Riggs v. Trees

Elliott, C. J.

The appellants were partners doing business as real estate brokers. Swain employed them to sell his farm, and they did sell it to the appellee for four thousand dollars. As part of the purchase-price the appellee assumed and agreed to pay the principal, but not the interest, of a mortgage executed to an insurance company to secure eighteen hundred dollars; a like amount was paid in cash, and a note for the remainder was executed by the appellee, and to secure its payment he executed a mortgage upon the land bought of Swain. The note was payable in bank and was placed in the hands of the appellants. By the terms of the contract between the parties the note was to be held by the appellants until an abstract of title was furnished to the appellee, and all liens against the land paid and discharged. The note was not placed in the hands of the appellants for the purpose of passing the title to it, but for the purpose of delivering it to Swain and closing the sale as soon as he had complied with his agreement and paid the liens on the land. The appellants, notwithstanding their agreement to retain possession of the note and mortgage, delivered them without the consent of the appellee to Swain. *403The note was transferred .by endorsement to a person for a valuable consideration, before maturity, and the endorsee received it without notice of any defence.
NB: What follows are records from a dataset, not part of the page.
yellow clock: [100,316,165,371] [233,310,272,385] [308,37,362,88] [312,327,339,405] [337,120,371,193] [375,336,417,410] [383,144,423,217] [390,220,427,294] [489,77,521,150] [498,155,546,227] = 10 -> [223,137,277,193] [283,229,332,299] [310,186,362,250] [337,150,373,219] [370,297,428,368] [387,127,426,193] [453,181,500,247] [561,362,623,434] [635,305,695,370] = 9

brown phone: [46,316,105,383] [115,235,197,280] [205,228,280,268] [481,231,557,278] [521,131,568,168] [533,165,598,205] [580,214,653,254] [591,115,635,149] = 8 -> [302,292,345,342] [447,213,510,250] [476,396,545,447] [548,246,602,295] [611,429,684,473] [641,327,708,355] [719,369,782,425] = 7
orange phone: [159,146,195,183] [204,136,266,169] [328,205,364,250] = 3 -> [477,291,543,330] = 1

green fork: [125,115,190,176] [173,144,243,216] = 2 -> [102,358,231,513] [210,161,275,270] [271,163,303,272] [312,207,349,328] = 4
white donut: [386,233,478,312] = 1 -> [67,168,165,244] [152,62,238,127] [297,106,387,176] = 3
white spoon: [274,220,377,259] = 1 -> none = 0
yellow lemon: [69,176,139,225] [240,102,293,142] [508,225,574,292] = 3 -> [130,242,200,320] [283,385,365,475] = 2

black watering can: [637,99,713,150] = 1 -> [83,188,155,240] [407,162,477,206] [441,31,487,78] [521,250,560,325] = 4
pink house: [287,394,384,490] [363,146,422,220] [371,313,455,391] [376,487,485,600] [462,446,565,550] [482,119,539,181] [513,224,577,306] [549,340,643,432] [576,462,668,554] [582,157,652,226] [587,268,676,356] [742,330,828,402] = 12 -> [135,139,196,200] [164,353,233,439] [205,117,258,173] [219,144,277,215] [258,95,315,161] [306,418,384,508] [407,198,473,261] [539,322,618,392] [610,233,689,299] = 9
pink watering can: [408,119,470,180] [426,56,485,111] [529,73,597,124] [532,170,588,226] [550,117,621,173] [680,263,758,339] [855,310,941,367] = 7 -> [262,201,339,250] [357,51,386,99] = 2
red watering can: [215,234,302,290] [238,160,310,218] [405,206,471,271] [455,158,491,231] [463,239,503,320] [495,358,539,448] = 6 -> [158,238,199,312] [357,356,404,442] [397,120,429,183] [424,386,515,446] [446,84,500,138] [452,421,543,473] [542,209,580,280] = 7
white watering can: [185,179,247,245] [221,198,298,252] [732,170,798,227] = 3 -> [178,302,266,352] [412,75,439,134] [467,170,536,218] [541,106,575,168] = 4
At the time the contract of . sale was made, there were liens on the land to the amount of $108 above the amount of the encumbrance assumed by the appellee. Swain is insolvent and is not a resident of the State.

Filed Oct. 18,1889.

The appellee could not have successfully defended against the note in the hands of the endorsee, for it was by his act that the appellants were enabled to put the note in circulation, and he must suffer rather than the innocent third person. The principle which rules here is the same as that which prevailed in Quick v. Milligan, 108 Ind. 419 (55 Am. Rep. 49). One who places in another’s hands his promissory note, perfect in all its parts, can not defeat the note in the hands of a bona fide holder. The rule, indeed, in cases of promissory notes negotiable under the law merchant extends much further, but we need do no more than apply the principle we have indicated as the governing one, although a much broader rule might be applied.

The appellants violated their contract and must respond in damages. It is no defence for them to assert that in law the delivery to them was absolute, and transferred title to Swain at once, for whatever may be the rule as between payor and payee, it is quite clear that the appellants having agreed to retain the note, were bound to keep their contract.

The assumption that the appellants were the agents of Swain is unfounded, for they undertook to retain the notes under an agreement with the appellee and not as Swain’s agents. But if they had received the notes as the agents of Swain, they had no right to violate their agreement with the appellee. If Swain himself had made such an agreement and it was properly evidenced by writing, he would have no right to violate it.

Judgment affirmed, with ten per cent, damages and costs.